• **Given text**
*****
14 of 18 people found the following review helpful
A Dance with Drudgery,
This review is from: A Song of Ice and Fire (5) - A Dance With Dragons: Book 5 (Kindle Edition)
The FIRST book was just so promising, wasn't it? The characters flew off the page.
The SECOND book was the same.
The THIRD book, part 1 and 2, amounted to something better than either of the first two books. It was basically the same, but became furiously exciting by the end.
The FOURTH book was where it went wrong. Very little happened and all the focus was on the characters we cared least about, with a few brief but notable exceptions. It was a huge disappointment.
This FIFTH book isn't as bad as the fourth. Neither is it as good as the three before that.
+ It's better than the fourth because we get to see some of our favourite characters again.
- It's worse, because Daenerys has become annoying. Tyrion has become less funny and less admirable. Jon doesn't seem to be doing an awful lot.
+ It's better because the writing is better than in the fourth book. It's less tedious and slightly more focused, especially near the start and end of the book.
- Yet it's worse because nothing new is happening with the writing. The banner men, the far-too-many new characters, the violence, the sexual violence, the aggressive way they all talk to one another, the distrust, the dull Stannis with his irritating sorceress, are all plodded out before us again and again.
+ But it's better because Theon is particularly creepy, Arya's storyline really takes off and Bran has some interesting experiences.
- Yet it still fails. This is the largest problem: it's confined to the storyline of the previous book. It runs parallel with much of that book, so there's no leaps forward in the lives of the characters. Think about it: if Daenerys had started flying dragons during the timescale of the fourth book, we'd have been reading about sailors gossiping about her flying dragons in the fourth book. Nothing dramatic can happen. No seismic shifts in the characters lives which confound our expectations can possibly occur.
As such, this book is a bore. It's really let down by the ending where the cliffhangers are anything but. There's no twists. Just things you vaguely expected would happen sooner or later.
Yet there is hope for the next book. It seems clear that Martin realised this book was going to be as badly received as the last one and, although he couldn't save it from the fate he sealed when he decided to separate out the characters, there is real evidence that he's tried to make this more interesting and more exciting and a little different and, toward the end, we can see that things are progressing.
*****
• **Supplied material**
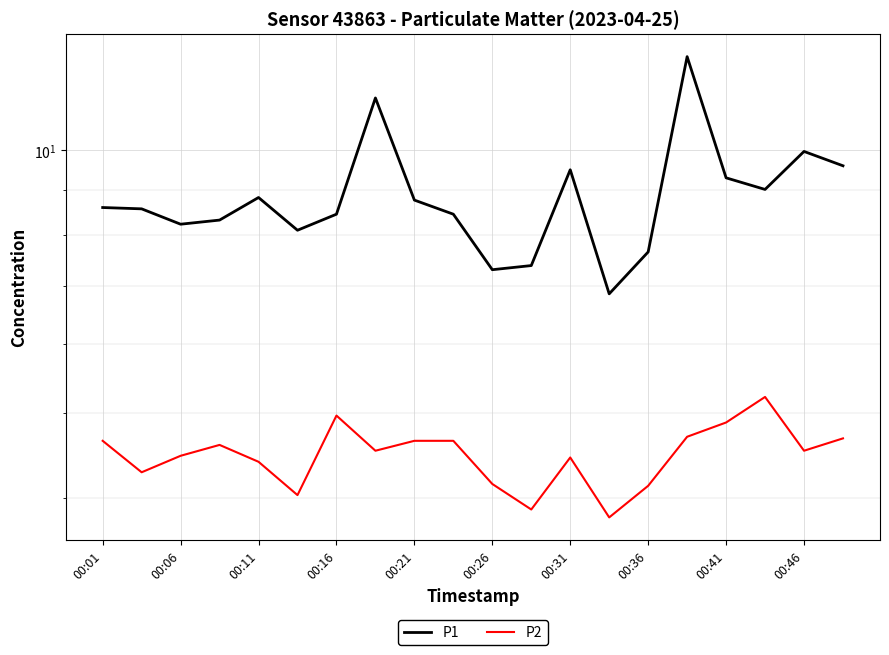

The P2 series shows 2.0 at 00:31. True or false?

False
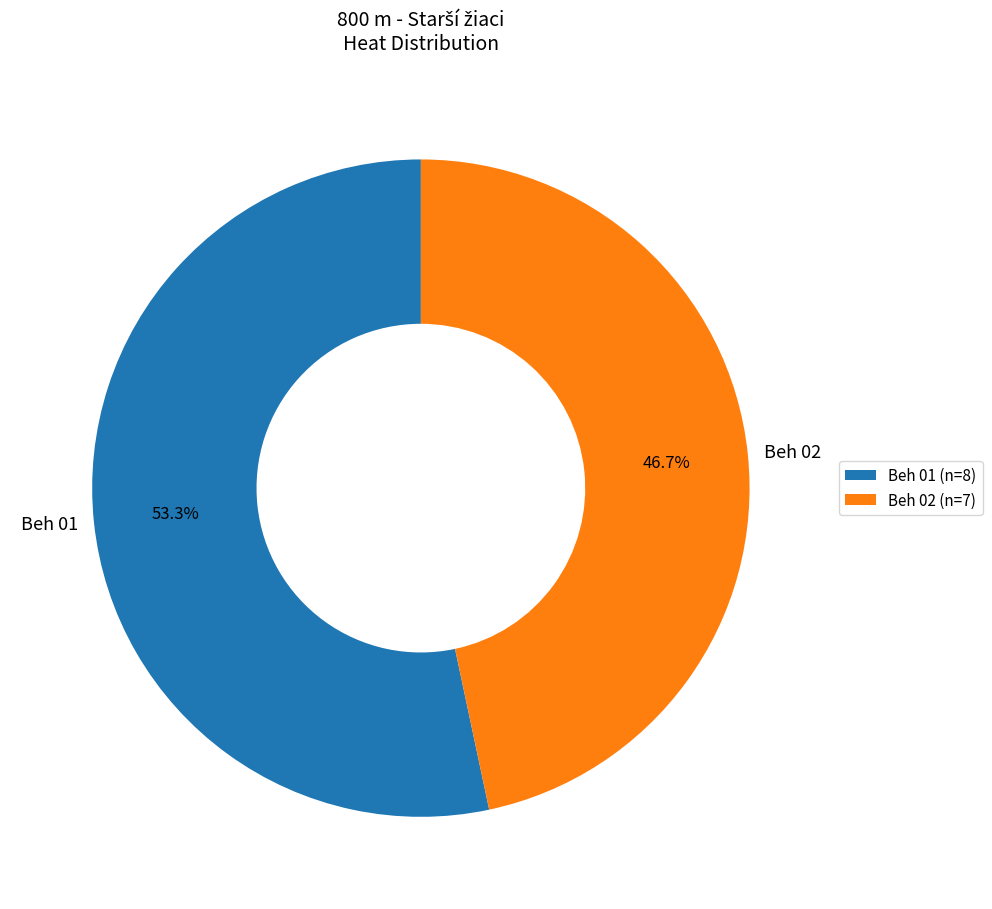

What is the smallest slice in the pie chart?

Beh 02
*****
• **Required action A**
In the review of A Dance With Dragons, whose storyline is said to really take off?
• **Required action B**
Carry on the review of A Dance With Dragons, picking up after its final sentence.
The data stands apart from the review.

• **Task result A**
Arya's.

• **Task result B**
Which is a huge relief.
This could have been the series-killer, but instead I have high hopes for the next book.
- - -
Since it'll probably be years before the next novel, unless HBO give him a kick up the backside, here's some parting thoughts:
I can't help feeling that Eddard Stark is the main character in this series and he shouldn't have died.
This whole series should have been his characteristic honesty and pride facing off against Tywin's treachery. But it isn't.
To make up for it, Martin needs to refocus the book by concentrating on the remaining Starks, and weave in a bit of Tyrion for light relief and Daenerys for that much-needed fantasy-injection when necessary. The other characters are, however interesting they may be, ultimately just secondary. I don't care about the right-hand-man of the second-uncle of the brother of the ward of the sister of the person we only met in the last chapter who lives on some island or other. We just don't need to know about them, their first kiss, their first fight, their failed marriage and the way they tie their shoelaces, and the ten people standing next to them at any given moment.
Furthermore, we do need more fantasy: the next book needs wights, Others, undead (think Catelyn), fire-sorcery and dragons by the plenty. We also need a 'game of thrones' again - real political intrigue, not just openly-warring factions.
The mix of characters in the first book was perfect, these people need to meet up and interact again. Plus, when they're in the same place, each chapter progresses the story instead of running parallel with other chapters - which will really drive the plot forward. Strewing them all over the world means each story can only progress at a snail's pace. Once you read this last book, JUST IMAGINE if Tyrion had met up with Daenerys after two or three chapters. Martin could have run that storyline (which would have been truly interesting) at a quick pace... jumping between the two narrators but following the same exciting storyline of whatever they got up to together. That's the kind of thing that needs to start happening.
We could also do with some twists and revelations that aren't so completely obvious. Remember when we first discovered it was ______ who'd tried to have Bran stabbed? Or that it was, unbelievably, ____ who poisoned Jon Arryn, and the unexpected reason for that? We need a little sprinkling of that magic again.
That's my ha'penny worth, anyway.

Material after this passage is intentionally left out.